High dose folic acid may result in decreased serum levels for pyrimethamine and first generation anticonvulsants (carbamazepine, fosphenytoin, phenytoin, phenobarbital, primidone, valproic acid, valproate). This may possibly reduce first generation anticonvulsants effectiveness and/or increasing the frequency of seizures in susceptible patients. While the concurrent use of folic acid and first generation anticonvulsants or pyrimethamine may result in decreased efficacy of anticonvulsants, no such decreased effectiveness has been reported with the use of L-methylfolate. Drugs added to L-5-methyltetrahydrofolate may alter the intestinal microflora and may decrease the absorption of methylcobalamin. Cholestyramine, colchicines or colestipol may decrease the enterohepatic re-absorption of methylcobalamin. Metformin, para-aminosalicylic acid and potassium chloride may decrease the absorption of methylcobalamin. Nitrous oxide can produce a functional methylcobalamin deficiency. Several drugs are associated with lowering serum folate levels or reducing the amount of active folate available. First generation anticonvulsants (carbamazepine, fosphenytoin, phenytoin, phenobarbital, primidone, valproic acid, valproate) and lamotrigine (a second-generation anticonvulsant) may decrease folate plasma levels. Information on other second-generation anticonvulsants impact on folate levels is limited and cannot be ruled out. Diavalproex sodium, topiramate, gabapentin, pregabalin levetiracetam tiagabine zonisamide, have not reported the potential to lower folate in their respective prescribing information. Methotrexate, alcohol (in excess), sulfasalazine, cholestyramine, colchicine, colestipol, L-dopa, methylprednisone, NSAIDs (high dose), pancreatic enzymes (pancrelipase, pancratin), pentamidine, pyrimethamine, smoking, triamterene, and trimethoprim may decrease folate plasma levels. Warfarin can produce significant impairment in folate status after a 6-month therapy.

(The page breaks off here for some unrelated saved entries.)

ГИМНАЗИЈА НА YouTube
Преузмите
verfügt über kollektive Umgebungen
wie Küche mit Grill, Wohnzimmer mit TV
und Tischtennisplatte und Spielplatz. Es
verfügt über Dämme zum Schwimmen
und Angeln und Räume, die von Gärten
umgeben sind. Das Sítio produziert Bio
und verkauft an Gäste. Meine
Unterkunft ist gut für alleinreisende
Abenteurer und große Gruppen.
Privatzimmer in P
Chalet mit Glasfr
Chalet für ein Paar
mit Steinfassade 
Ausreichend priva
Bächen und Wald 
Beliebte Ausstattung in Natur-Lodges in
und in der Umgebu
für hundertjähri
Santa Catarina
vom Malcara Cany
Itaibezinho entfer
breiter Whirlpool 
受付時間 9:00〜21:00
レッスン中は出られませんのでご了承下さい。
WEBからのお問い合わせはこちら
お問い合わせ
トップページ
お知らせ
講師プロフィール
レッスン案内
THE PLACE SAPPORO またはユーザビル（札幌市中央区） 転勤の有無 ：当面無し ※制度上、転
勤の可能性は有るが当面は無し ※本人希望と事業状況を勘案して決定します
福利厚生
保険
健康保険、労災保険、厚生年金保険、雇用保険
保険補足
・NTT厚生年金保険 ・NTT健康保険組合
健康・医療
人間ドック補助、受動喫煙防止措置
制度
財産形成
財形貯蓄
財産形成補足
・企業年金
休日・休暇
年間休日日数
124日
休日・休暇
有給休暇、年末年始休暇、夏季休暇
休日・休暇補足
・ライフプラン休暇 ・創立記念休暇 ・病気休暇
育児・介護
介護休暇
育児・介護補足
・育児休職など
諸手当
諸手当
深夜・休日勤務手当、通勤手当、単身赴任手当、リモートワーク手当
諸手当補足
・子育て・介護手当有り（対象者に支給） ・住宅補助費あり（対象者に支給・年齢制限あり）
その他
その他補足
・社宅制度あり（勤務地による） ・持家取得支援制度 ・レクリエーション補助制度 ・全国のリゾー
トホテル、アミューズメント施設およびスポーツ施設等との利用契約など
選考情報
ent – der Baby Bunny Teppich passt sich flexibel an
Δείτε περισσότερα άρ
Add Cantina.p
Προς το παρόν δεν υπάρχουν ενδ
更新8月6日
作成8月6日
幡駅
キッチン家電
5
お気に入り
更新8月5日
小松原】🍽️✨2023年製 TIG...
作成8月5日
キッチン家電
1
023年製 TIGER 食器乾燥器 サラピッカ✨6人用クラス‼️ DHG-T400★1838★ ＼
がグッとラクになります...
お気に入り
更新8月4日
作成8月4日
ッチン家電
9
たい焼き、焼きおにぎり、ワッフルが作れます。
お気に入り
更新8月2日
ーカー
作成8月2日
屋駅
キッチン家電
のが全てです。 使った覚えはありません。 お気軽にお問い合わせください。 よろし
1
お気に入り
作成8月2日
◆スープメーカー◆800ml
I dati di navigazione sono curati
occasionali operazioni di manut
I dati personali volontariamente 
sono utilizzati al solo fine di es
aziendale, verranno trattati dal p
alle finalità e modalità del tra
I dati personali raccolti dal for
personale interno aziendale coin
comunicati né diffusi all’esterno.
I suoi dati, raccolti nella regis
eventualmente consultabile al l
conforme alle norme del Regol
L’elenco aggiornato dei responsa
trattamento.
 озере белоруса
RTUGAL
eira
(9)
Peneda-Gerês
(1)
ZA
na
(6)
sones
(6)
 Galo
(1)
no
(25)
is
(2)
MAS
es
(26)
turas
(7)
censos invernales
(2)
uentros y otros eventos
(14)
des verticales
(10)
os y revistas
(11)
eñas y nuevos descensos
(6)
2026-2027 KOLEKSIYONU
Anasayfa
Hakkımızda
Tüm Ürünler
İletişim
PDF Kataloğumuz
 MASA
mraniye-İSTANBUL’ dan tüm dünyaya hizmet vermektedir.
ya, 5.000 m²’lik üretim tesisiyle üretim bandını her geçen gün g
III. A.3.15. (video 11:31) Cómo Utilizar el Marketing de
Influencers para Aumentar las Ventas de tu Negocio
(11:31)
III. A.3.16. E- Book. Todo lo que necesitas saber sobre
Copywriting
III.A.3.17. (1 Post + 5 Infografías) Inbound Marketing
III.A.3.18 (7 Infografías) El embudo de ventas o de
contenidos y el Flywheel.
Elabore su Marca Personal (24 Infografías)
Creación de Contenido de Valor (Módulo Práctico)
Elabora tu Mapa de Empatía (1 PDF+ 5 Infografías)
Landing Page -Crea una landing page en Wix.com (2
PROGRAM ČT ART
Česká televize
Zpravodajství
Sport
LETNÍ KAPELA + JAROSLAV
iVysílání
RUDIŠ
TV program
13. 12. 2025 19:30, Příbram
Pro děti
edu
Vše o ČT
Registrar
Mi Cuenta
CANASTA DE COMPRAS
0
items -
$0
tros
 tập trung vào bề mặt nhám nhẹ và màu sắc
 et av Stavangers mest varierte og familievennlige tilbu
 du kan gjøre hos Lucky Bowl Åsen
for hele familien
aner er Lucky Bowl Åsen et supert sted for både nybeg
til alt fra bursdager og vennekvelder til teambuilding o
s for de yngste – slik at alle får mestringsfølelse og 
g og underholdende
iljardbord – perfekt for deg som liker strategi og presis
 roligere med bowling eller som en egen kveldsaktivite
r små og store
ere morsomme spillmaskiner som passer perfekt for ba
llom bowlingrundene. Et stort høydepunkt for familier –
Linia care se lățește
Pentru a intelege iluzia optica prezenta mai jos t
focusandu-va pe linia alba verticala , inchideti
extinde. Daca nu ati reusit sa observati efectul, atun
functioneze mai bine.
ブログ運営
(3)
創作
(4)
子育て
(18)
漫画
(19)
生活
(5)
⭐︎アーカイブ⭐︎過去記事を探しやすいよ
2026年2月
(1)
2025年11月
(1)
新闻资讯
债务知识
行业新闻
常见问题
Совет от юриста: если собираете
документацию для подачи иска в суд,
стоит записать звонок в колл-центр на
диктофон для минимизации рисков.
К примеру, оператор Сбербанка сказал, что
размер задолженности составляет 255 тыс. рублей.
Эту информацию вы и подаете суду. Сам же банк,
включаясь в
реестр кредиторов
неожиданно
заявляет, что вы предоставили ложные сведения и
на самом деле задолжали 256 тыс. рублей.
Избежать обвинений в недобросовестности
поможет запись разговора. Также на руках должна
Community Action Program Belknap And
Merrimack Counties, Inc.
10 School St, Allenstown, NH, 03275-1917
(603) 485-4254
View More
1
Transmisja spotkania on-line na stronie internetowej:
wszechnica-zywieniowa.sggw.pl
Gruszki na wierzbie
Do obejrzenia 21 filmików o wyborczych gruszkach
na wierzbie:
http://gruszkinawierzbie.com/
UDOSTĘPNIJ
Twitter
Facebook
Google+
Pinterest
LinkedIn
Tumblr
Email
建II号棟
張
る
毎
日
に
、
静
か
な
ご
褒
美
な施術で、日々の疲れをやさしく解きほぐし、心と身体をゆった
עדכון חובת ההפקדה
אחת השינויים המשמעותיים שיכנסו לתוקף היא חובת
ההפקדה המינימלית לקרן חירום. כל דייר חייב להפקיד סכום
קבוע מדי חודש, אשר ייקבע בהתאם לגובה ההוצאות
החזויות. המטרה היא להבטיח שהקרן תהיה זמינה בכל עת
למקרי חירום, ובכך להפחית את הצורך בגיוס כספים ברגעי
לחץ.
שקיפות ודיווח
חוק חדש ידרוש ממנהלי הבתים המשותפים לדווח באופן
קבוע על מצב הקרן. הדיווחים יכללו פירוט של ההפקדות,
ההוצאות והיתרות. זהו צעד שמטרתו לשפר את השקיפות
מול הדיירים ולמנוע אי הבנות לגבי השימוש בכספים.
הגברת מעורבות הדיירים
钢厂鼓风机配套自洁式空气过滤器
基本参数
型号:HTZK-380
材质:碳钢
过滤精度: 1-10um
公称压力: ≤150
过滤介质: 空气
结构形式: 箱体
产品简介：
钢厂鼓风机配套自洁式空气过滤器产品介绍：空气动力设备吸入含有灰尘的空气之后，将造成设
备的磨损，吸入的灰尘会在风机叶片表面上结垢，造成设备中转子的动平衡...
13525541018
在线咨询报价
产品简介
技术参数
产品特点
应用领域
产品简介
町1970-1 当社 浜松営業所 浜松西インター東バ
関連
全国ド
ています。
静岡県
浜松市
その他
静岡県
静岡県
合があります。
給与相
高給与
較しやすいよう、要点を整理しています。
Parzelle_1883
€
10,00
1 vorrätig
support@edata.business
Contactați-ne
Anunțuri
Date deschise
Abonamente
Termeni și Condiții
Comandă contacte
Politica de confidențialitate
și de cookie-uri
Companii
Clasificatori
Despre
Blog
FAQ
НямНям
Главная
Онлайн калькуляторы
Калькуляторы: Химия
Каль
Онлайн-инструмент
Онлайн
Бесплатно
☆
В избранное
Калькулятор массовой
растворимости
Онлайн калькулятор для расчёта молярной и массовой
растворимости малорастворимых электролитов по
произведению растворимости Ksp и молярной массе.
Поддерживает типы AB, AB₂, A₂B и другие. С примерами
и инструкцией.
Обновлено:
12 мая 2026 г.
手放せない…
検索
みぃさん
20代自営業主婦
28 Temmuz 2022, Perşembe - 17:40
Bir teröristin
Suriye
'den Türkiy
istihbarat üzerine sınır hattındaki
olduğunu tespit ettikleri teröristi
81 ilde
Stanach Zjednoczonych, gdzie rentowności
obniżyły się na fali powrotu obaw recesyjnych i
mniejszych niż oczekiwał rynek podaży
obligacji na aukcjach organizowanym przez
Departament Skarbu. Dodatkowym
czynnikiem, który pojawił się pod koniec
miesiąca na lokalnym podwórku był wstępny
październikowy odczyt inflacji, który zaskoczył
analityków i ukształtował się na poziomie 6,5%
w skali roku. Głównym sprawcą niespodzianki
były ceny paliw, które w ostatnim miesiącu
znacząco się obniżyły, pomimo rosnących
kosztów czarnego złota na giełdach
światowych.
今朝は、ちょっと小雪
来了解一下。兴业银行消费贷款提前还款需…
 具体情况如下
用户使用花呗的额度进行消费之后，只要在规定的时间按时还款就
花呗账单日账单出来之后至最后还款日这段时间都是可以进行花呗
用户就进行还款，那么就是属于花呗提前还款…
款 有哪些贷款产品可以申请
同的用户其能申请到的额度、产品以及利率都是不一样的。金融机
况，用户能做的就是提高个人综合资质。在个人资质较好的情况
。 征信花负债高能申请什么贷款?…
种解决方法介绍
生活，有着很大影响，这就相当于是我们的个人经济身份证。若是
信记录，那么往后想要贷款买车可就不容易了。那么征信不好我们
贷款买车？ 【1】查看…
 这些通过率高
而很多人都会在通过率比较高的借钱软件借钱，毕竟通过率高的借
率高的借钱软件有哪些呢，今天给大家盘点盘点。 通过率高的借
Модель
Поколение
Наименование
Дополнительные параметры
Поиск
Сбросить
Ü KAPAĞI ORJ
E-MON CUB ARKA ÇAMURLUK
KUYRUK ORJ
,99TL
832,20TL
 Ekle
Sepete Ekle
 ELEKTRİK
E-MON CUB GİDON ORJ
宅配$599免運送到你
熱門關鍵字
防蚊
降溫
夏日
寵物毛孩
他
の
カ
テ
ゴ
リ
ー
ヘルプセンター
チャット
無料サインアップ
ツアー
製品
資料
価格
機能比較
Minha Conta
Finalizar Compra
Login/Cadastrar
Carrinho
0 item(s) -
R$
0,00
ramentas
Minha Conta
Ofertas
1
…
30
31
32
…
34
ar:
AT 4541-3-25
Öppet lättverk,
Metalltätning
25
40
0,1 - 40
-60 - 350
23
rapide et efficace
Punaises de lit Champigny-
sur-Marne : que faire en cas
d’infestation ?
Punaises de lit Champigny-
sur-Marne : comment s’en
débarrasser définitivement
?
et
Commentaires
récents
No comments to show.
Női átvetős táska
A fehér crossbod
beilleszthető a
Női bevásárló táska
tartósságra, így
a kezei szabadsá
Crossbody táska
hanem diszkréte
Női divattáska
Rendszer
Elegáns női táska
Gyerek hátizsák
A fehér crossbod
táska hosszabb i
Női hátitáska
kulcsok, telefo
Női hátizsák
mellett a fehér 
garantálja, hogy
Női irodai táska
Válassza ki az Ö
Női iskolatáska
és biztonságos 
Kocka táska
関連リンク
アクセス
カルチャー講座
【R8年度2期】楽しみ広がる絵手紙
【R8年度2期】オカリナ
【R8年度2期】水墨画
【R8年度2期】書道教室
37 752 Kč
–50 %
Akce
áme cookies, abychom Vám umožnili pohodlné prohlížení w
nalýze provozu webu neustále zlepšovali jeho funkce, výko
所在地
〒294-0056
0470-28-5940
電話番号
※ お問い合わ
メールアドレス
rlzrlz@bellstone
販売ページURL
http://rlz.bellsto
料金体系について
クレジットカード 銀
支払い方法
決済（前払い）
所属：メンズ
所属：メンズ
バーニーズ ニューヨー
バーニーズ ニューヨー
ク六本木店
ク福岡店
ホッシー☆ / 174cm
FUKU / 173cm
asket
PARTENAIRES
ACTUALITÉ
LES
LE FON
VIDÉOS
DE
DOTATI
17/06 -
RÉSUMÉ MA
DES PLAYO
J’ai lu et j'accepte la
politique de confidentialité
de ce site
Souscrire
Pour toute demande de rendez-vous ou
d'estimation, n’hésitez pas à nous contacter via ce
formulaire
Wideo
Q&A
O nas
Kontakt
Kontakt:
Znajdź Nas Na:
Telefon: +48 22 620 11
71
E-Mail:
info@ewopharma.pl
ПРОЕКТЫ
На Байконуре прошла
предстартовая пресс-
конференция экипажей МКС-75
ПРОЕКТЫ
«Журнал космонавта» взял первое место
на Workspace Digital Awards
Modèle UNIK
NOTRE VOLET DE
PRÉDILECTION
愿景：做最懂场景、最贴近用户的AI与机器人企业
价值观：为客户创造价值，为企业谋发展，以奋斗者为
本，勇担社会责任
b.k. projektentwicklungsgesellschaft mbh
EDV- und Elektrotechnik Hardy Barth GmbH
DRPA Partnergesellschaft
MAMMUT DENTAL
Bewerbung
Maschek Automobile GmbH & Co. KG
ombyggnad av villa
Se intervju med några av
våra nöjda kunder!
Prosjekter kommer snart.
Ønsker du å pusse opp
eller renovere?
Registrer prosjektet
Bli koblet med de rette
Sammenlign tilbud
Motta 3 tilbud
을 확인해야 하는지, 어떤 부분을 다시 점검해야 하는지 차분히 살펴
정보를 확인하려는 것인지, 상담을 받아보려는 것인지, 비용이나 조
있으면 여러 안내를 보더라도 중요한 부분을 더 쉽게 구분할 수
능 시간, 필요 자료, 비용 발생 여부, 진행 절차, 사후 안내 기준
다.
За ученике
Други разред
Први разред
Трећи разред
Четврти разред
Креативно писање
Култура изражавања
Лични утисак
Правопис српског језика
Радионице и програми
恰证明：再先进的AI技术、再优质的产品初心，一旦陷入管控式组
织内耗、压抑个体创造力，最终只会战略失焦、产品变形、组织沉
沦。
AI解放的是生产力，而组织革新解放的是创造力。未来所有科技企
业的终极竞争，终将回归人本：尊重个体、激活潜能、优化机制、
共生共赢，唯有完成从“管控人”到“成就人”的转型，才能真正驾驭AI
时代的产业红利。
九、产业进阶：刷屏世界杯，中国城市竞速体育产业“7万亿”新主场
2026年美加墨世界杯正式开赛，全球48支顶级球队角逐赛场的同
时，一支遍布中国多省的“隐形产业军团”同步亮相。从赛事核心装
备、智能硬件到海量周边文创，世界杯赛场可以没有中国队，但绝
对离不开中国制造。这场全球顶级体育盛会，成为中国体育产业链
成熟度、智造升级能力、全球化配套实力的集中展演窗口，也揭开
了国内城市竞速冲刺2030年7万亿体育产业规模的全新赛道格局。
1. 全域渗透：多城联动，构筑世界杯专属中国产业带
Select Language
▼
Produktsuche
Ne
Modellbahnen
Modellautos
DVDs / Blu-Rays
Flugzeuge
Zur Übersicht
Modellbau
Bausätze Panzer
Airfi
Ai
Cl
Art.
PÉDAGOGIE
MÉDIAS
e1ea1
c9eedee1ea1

Caution is recommended in patients with a history of bipolar illness.
● L-5 MTHF toxicity is rare.
● High dose can cause stomach problems, sleep problems, skin reactions, and seizers.
● L-5MTHF can mask vitamin B12 deficiency, which can cause permanent damage to your nervous system. Thus, L-5 MTHF supplementation should always include vitamin B12.
● Nausea and headaches
● Mild transient diarrhea
- Contraindicated in persons with a history of hypersensitivity.